MATERIAL SUPPLIED:
++++

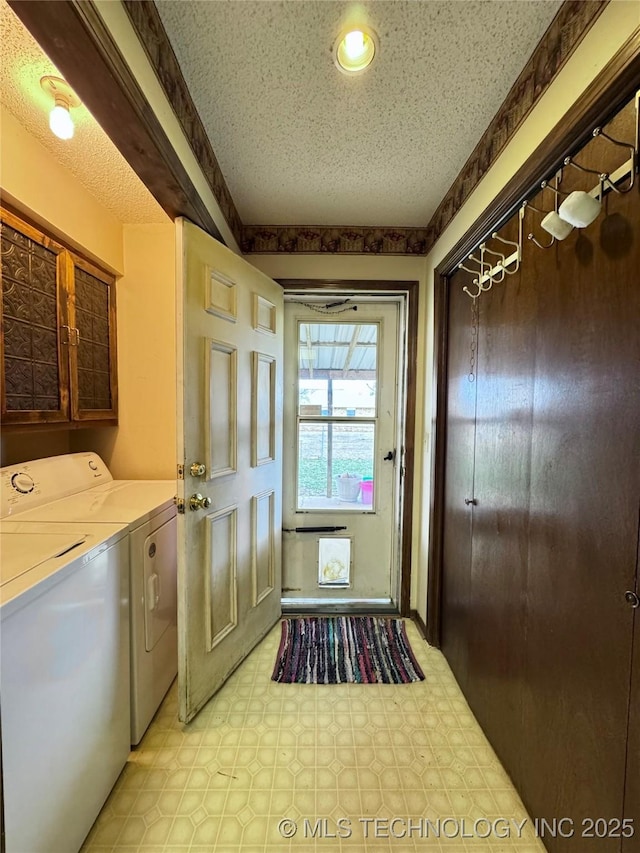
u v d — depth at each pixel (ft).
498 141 4.27
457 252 5.44
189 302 4.77
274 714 5.18
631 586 2.63
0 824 2.69
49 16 2.34
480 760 4.50
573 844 3.19
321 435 8.09
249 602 6.44
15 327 4.47
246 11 3.12
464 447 5.55
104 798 3.92
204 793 4.09
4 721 2.71
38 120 4.28
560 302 3.34
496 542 4.54
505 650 4.33
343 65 3.59
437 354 6.38
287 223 6.96
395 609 7.91
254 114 4.29
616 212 2.71
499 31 3.28
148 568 4.88
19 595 2.83
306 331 7.97
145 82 3.15
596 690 2.95
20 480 4.99
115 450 7.06
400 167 5.29
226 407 5.66
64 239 5.30
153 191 4.19
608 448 2.82
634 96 2.55
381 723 5.04
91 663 3.71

++++

WHAT IS NEEDED: The range begins at the line containing "343 65 3.59" and ends at the last line of the entries; reproduce it exactly.

ANSWER SECTION:
343 65 3.59
437 354 6.38
287 223 6.96
395 609 7.91
254 114 4.29
616 212 2.71
499 31 3.28
148 568 4.88
19 595 2.83
306 331 7.97
145 82 3.15
596 690 2.95
20 480 4.99
115 450 7.06
400 167 5.29
226 407 5.66
64 239 5.30
153 191 4.19
608 448 2.82
634 96 2.55
381 723 5.04
91 663 3.71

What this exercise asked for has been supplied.